BEGIN RECORDS FOR THE TASK

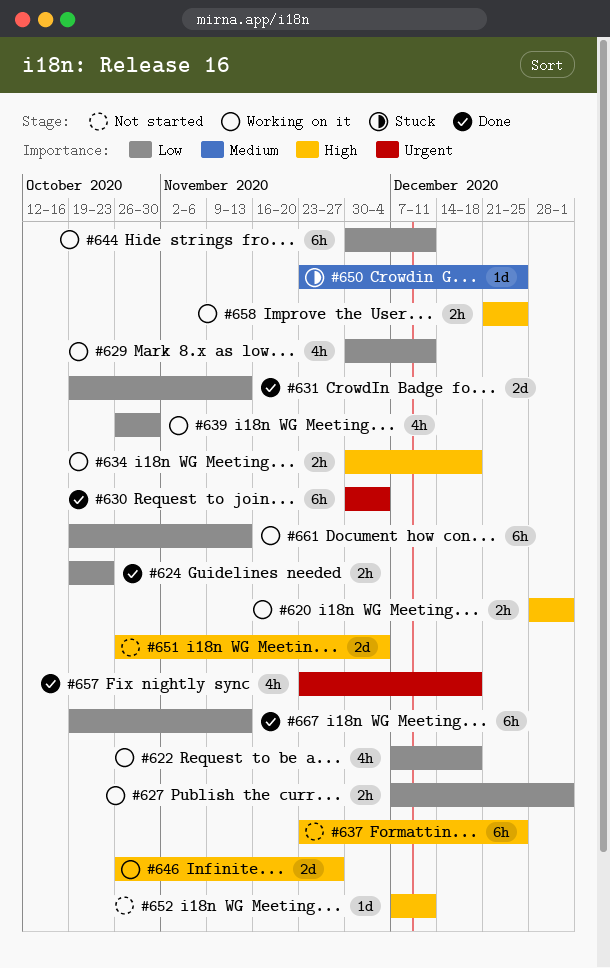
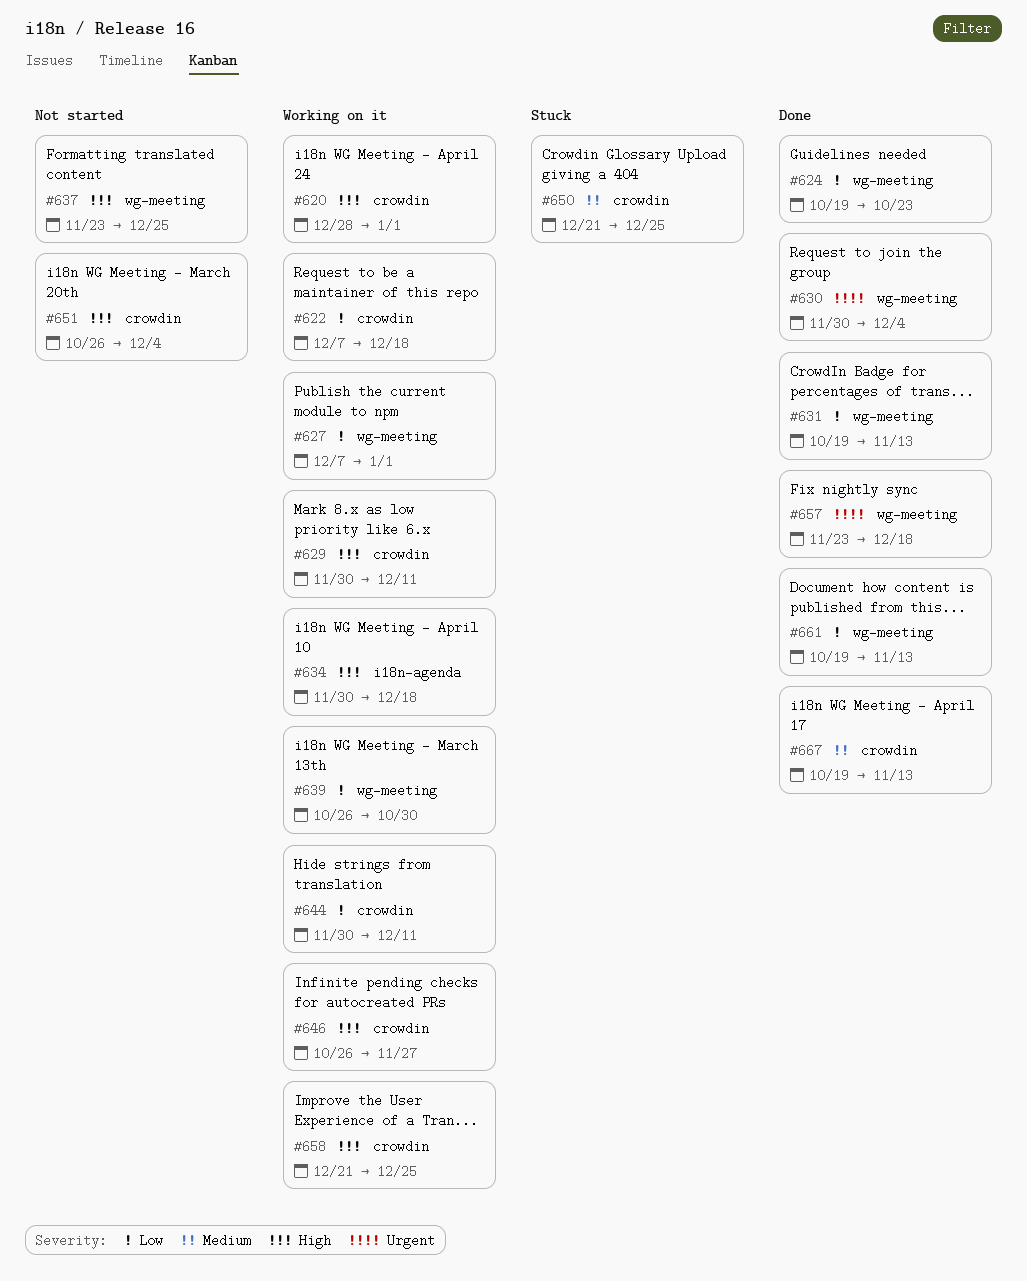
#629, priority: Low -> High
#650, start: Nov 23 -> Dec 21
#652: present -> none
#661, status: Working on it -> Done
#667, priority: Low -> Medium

END RECORDS FOR THE TASK

PROMPT:
A verbatim retyping of the listing, without any pictures, is the expected answer.

COMPLETED EXERCISE:
#629, priority: Low -> High
#650, start: Nov 23 -> Dec 21
#652: present -> none
#661, status: Working on it -> Done
#667, priority: Low -> Medium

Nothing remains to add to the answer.